§ Tâche à réaliser 1:
Selon le bilan, à quelle date et dans quel lieu la Société Octave Mirbeau a-t-elle été fondée ?
§ Tâche à réaliser 2:
Convertissez en liste numérotée les lignes enregistrées, de la ligne contenant « Строительство » jusqu'à la fin de ces lignes, en omettant les lignes vides et les images.

§ Texte fourni:
--------------------------------------------------
BILAN DE LA SOCIÉTÉ OCTAVE MIRBEAU

 
 
20 ans déjà !

Il y a vingt ans, le 28 novembre 1993, était fondéée, à la Bibliothèque Municipale d’Angers, la Société Octave Mirbeau, association littéraire loi 1901. Alors a commencé une aventure incertaine, heureusement couronnée d’un succès qui a dépassé toutes nos espérances. Il est loisible aujourd’hui, à cette distance respectable de l’événement fondateur, d’en présenter un premier bilan objectif. Force est de reconnaître, sans fausse modestie, qu’il est impressionnant.

Une association dynamique et conviviale

Il convient tout d’abord de noter les caractéristiques propres à notre Société, à son organisation et à son fonctionnement.
* Une première spécificité de notre Société est qu’elle a développé ses activités dans une atmosphère de convivialité qui n’est pas si fréquente et qu’elle n’a connu aucune crise ni souffert d’aucune de ces querelles internes qui ont empoisonné, parfois mis à mort, d’autres associations du même type.
--------------------------------------------------
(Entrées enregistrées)

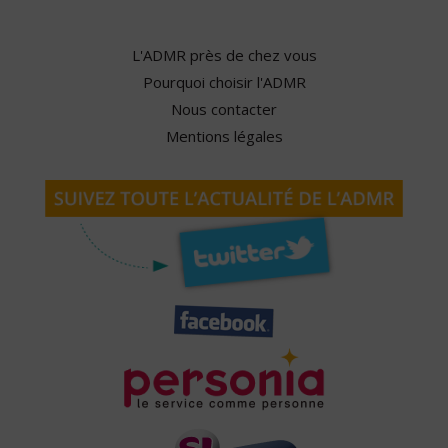
L'ADMR près de chez vous
Pourquoi choisir l'ADMR
Nous contacter
Mentions légales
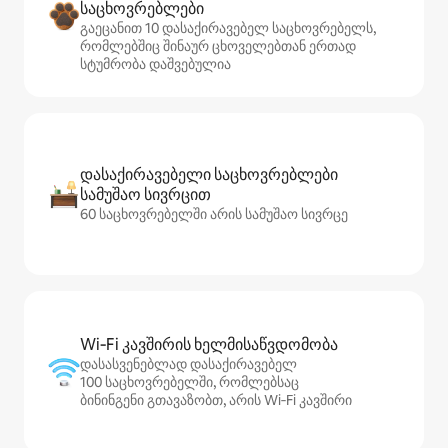
საცხოვრებლები
გაეცანით 10 დასაქირავებელ საცხოვრებელს,
რომლებშიც შინაურ ცხოველებთან ერთად
სტუმრობა დაშვებულია
დასაქირავებელი საცხოვრებლები
სამუშაო სივრცით
60 საცხოვრებელში არის სამუშაო სივრცე
Wi‑Fi კავშირის ხელმისაწვდომობა
დასასვენებლად დასაქირავებელ
100 საცხოვრებელში, რომლებსაც
ბინინგენი გთავაზობთ, არის Wi‑Fi კავშირი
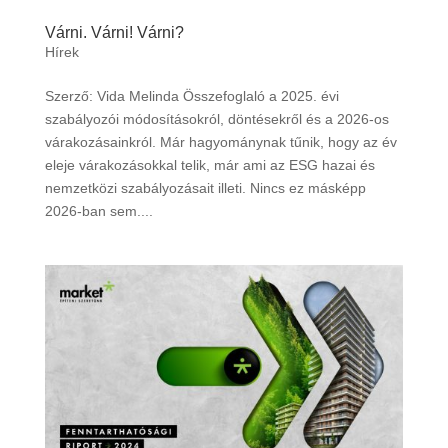
Várni. Várni! Várni?
Hírek
Szerző: Vida Melinda Összefoglaló a 2025. évi
szabályozói módosításokról, döntésekről és a 2026-os
várakozásainkról. Már hagyománynak tűnik, hogy az év
eleje várakozásokkal telik, már ami az ESG hazai és
nemzetközi szabályozásait illeti. Nincs ez másképp
2026-ban sem....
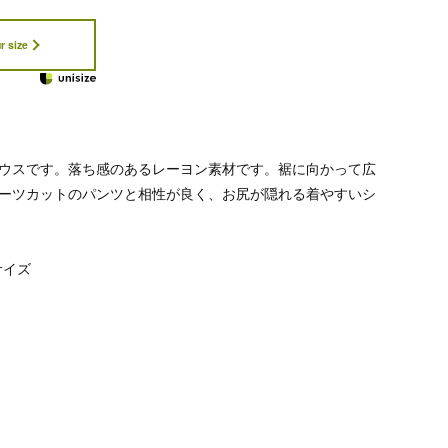
r size
ウスです。落ち感のあるレーヨン素材です。裾に向かって広
ーツカットのパンツと相性が良く、お尻が隠れる着やすいシ
サイズ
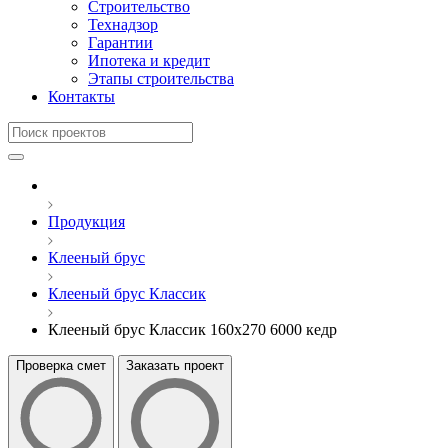
Строительство
Технадзор
Гарантии
Ипотека и кредит
Этапы строительства
Контакты
Продукция
Клееный брус
Клееный брус Классик
Клееный брус Классик 160x270 6000 кедр
Проверка смет
Заказать проект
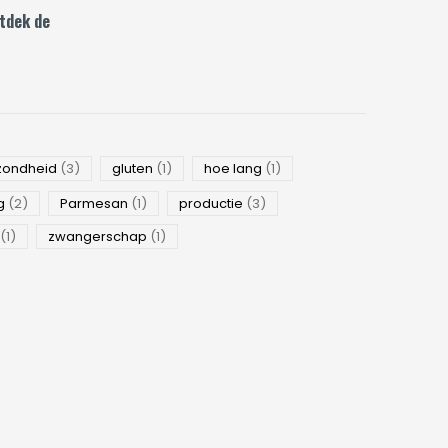
tdek de
zondheid
(3)
gluten
(1)
hoe lang
(1)
g
(2)
Parmesan
(1)
productie
(3)
(1)
zwangerschap
(1)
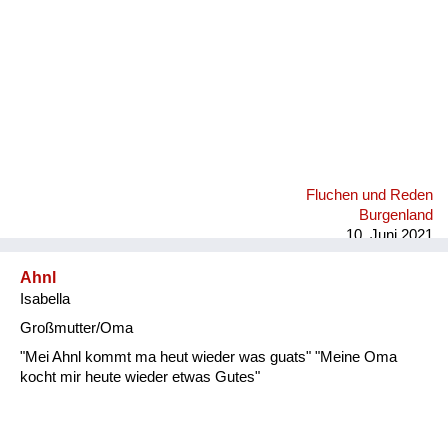
Fluchen und Reden
Burgenland
10. Juni 2021
Ahnl
Isabella
Großmutter/Oma
"Mei Ahnl kommt ma heut wieder was guats" "Meine Oma
kocht mir heute wieder etwas Gutes"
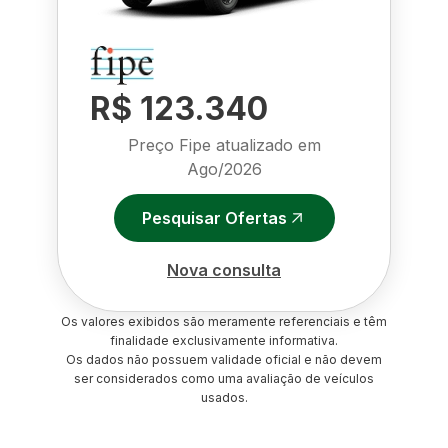
R$ 123.340
Preço Fipe atualizado em
Ago/2026
Pesquisar Ofertas
Nova consulta
Os valores exibidos são meramente referenciais e têm
finalidade exclusivamente informativa.
Os dados não possuem validade oficial e não devem
ser considerados como uma avaliação de veículos
usados.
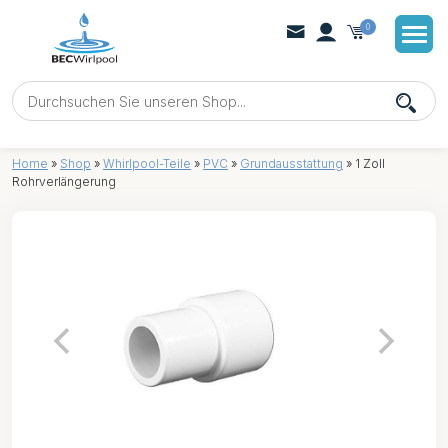
0
Home
»
Shop
»
Whirlpool-Teile
»
PVC
»
Grundausstattung
»
1 Zoll
Rohrverlängerung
--------------------------------------------------
§ Réponse 1:
Le 28 novembre 1993, à la Bibliothèque Municipale d'Angers.

§ Réponse 2:
1. Строительство
2. Технадзор
3. Гарантии
4. Ипотека и кредит
5. Этапы строительства
6. Контакты
7. Продукция
8. Клееный брус
9. Клееный брус Классик
10. Клееный брус Классик 160x270 6000 кедр
11. Проверка смет
12. Заказать проект
13. tdek de
14. zondheid
15. (3)
16. gluten
17. (1)
18. hoe lang
19. (1)
20. g
21. (2)
22. Parmesan
23. (1)
24. productie
25. (3)
26. (1)
27. zwangerschap
28. (1)
29. Fluchen und Reden
30. Burgenland
31. 10. Juni 2021
32. Ahnl
33. Isabella
34. Großmutter/Oma
35. "Mei Ahnl kommt ma heut wieder was guats" "Meine Oma
36. kocht mir heute wieder etwas Gutes"
37. R$ 123.340
38. Preço Fipe atualizado em
39. Ago/2026
40. Pesquisar Ofertas
41. Nova consulta
42. Os valores exibidos são meramente referenciais e têm
43. finalidade exclusivamente informativa.
44. Os dados não possuem validade oficial e não devem
45. ser considerados como uma avaliação de veículos
46. usados.
47. 0
48. Home
49. »
50. Shop
51. »
52. Whirlpool-Teile
53. »
54. PVC
55. »
56. Grundausstattung
57. »
58. 1 Zoll
59. Rohrverlängerung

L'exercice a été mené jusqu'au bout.